The predator population is highest in the top-left quadrant of the chart, where access to vulnerable targets is greatest and accountability measures are weakest. This distribution illustrates how the incidence of sexualized violence in healthcare stems directly from two institutional factors: insufficient safety protocols and lack of accountability. Institutions that fail in these areas foster environments where predators thrive and continue to harm patients, perpetuating cycles of abuse. 

Institutional Failures Foster Predatory Behavior
When licensing boards and institutions fail to act, the trauma of sexualized violence in medicine is compounded by institutional betrayal, a devastating breach of trust that leaves victims isolated and perpetrators shielded. These systemic failures erode the foundational principles of justice, safety, and care that medicine is supposed to represent. 

The Impact of Institutional Betrayal
The silence and cover-ups are symptoms of a larger pattern of systemic dysfunction, driven by profit motives, reputational concerns, and an unwillingness to confront uncomfortable truths that prioritize institutional self-preservation over patient safety. This systemic betrayal not only harms individual survivors but also undermines public trust in healthcare.

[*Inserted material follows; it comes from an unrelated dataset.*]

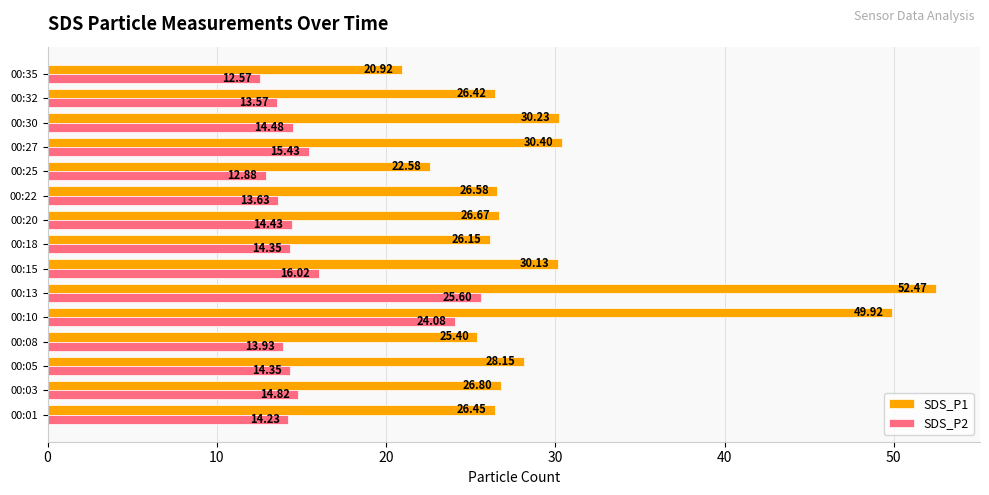

Rank the series by their average value, from lowest to highest.

SDS_P2, SDS_P1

Impact on Long-Term Neurobiological Health
As noted in the Atlanta Journal-Constitution’s 2016 serial expose of predators in medicine, “the damage to patients can last for years – if not forever.” The systemic shielding of perpetrators creates a rupture in survivors’ trust in individuals and in societal structures meant to protect them. This compounds their sense of vulnerability and disconnection from the larger social world. Chronic states of dysregulation and betrayal alter brain function, leading to long-term issues like complex PTSD, emotional dysregulation, and impaired cognitive processing.

The Role of Silence and Cover-Ups in Systemic Failure
These systemic failures are not isolated incidents. They are part of an entrenched culture that protects predators at the expense of victims. My fight for justice is not just about my own experience; it is about exposing these failures and demanding accountability to protect others. Institutions must prioritize the implementation of robust safety protocols and accountability measures to disrupt this harmful cycle and rebuild trust in healthcare.

This post includes content generated by ChatGPT, a language model developed by OpenAI. The AI-generated content has been reviewed and edited for accuracy and relevance.

 

About Shay Seaborne, CPTSD

Former tall ship sailor turned trauma awareness activist-artist Shay Seaborne, CPTSD has studied the neurobiology of fear / trauma /PTSD since 2015. She writes, speaks, teaches, and makes art to convey her experiences as well as her understanding of the neurobiology of fear, trauma theory, and principles of trauma recovery. A native of Northern Virginia, Shay settled in Delaware to sail KALMAR NYCKEL, the state’s tall ship. She wishes everyone could recognize PTSD is not a mental health problem, but a neurophysiological condition rooted in dysregulation, our mainstream culture is neuro-negative, and we need to understand we can heal ourselves and each other through awareness, understanding, and safe connection.